◆ Document extract ◆

Lovecraft’s elevated position in the science fiction and horror canons is perhaps the most audacious indicator of the genres’ historic exclusion of Black authors, characters and readers

Set in the Jim Crow era, Lovecraft Country narrates eight interconnected episodes of an African American family’s confrontations with racism, drawing a parallel between everyday incidents of human bigotry and the overwhelming, dispassionate threat of the supernatural that was so integral to H. P. Lovecraft’s own work. However, instead of shoggoths and Old Ones, the looming threat in Lovecraft Country is white supremacy itself, embodied in a cult of warlocks who echo Lovecraft’s own racist vitriol in their pursuit of a eugenicist, Aryan world. 

The eponymous first story centres around Atticus Turner, a young veteran soldier embarking on a road trip through North America to try and track down his estranged father. His journey is constructed through the “Safe Negro Travel Guide”, a fictionalised portrayal of Victor Hugo Green’s Negro Traveller’s Green Book, which outlined where Black travellers could find vital resources and safer routes where they were less likely to be met with racist violence. On their journey, Atticus, his uncle George, and his friend Letitia encounter uncannily disturbing forces and inexplicable horrors that draw them into a dark power battle with the evil Order of the Ancient Dawn. The following seven stories shadow different members of Atticus’s extended family, each reimagining one of Lovecraft’s classic tales as a supernatural mirror of mundane racism, a far more terrifying beast.

◆ Source material ◆
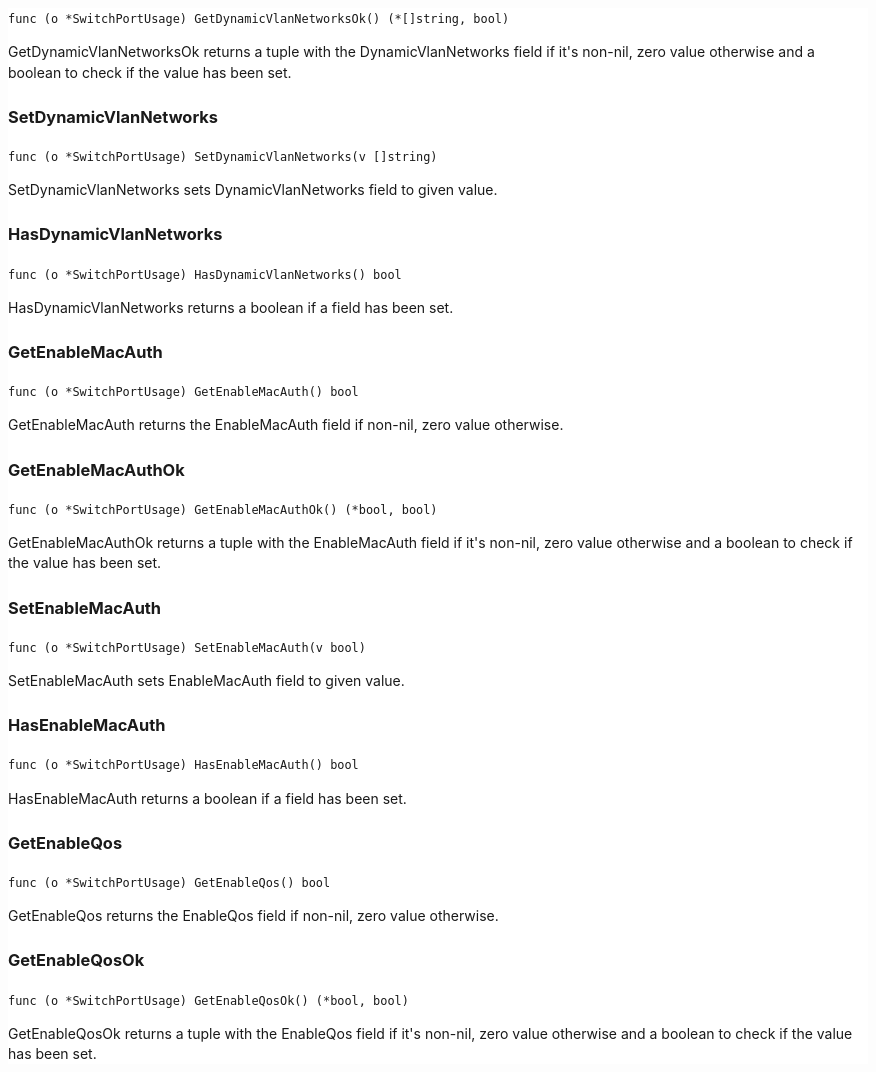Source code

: `func (o *SwitchPortUsage) GetDynamicVlanNetworksOk() (*[]string, bool)`

GetDynamicVlanNetworksOk returns a tuple with the DynamicVlanNetworks field if it's non-nil, zero value otherwise
and a boolean to check if the value has been set.

### SetDynamicVlanNetworks

`func (o *SwitchPortUsage) SetDynamicVlanNetworks(v []string)`

SetDynamicVlanNetworks sets DynamicVlanNetworks field to given value.

### HasDynamicVlanNetworks

`func (o *SwitchPortUsage) HasDynamicVlanNetworks() bool`

HasDynamicVlanNetworks returns a boolean if a field has been set.

### GetEnableMacAuth

`func (o *SwitchPortUsage) GetEnableMacAuth() bool`

GetEnableMacAuth returns the EnableMacAuth field if non-nil, zero value otherwise.

### GetEnableMacAuthOk

`func (o *SwitchPortUsage) GetEnableMacAuthOk() (*bool, bool)`

GetEnableMacAuthOk returns a tuple with the EnableMacAuth field if it's non-nil, zero value otherwise
and a boolean to check if the value has been set.

### SetEnableMacAuth

`func (o *SwitchPortUsage) SetEnableMacAuth(v bool)`

SetEnableMacAuth sets EnableMacAuth field to given value.

### HasEnableMacAuth

`func (o *SwitchPortUsage) HasEnableMacAuth() bool`

HasEnableMacAuth returns a boolean if a field has been set.

### GetEnableQos

`func (o *SwitchPortUsage) GetEnableQos() bool`

GetEnableQos returns the EnableQos field if non-nil, zero value otherwise.

### GetEnableQosOk

`func (o *SwitchPortUsage) GetEnableQosOk() (*bool, bool)`

GetEnableQosOk returns a tuple with the EnableQos field if it's non-nil, zero value otherwise
and a boolean to check if the value has been set.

◆ Task ◆
Can you repeat, word for word, the part of the Lovecraft Country passage above that opens with the words containing "Set in the Jim" and closes with "eugenicist, Aryan world."?

◆ Exercise output ◆
Set in the Jim Crow era, Lovecraft Country narrates eight interconnected episodes of an African American family’s confrontations with racism, drawing a parallel between everyday incidents of human bigotry and the overwhelming, dispassionate threat of the supernatural that was so integral to H. P. Lovecraft’s own work. However, instead of shoggoths and Old Ones, the looming threat in Lovecraft Country is white supremacy itself, embodied in a cult of warlocks who echo Lovecraft’s own racist vitriol in their pursuit of a eugenicist, Aryan world.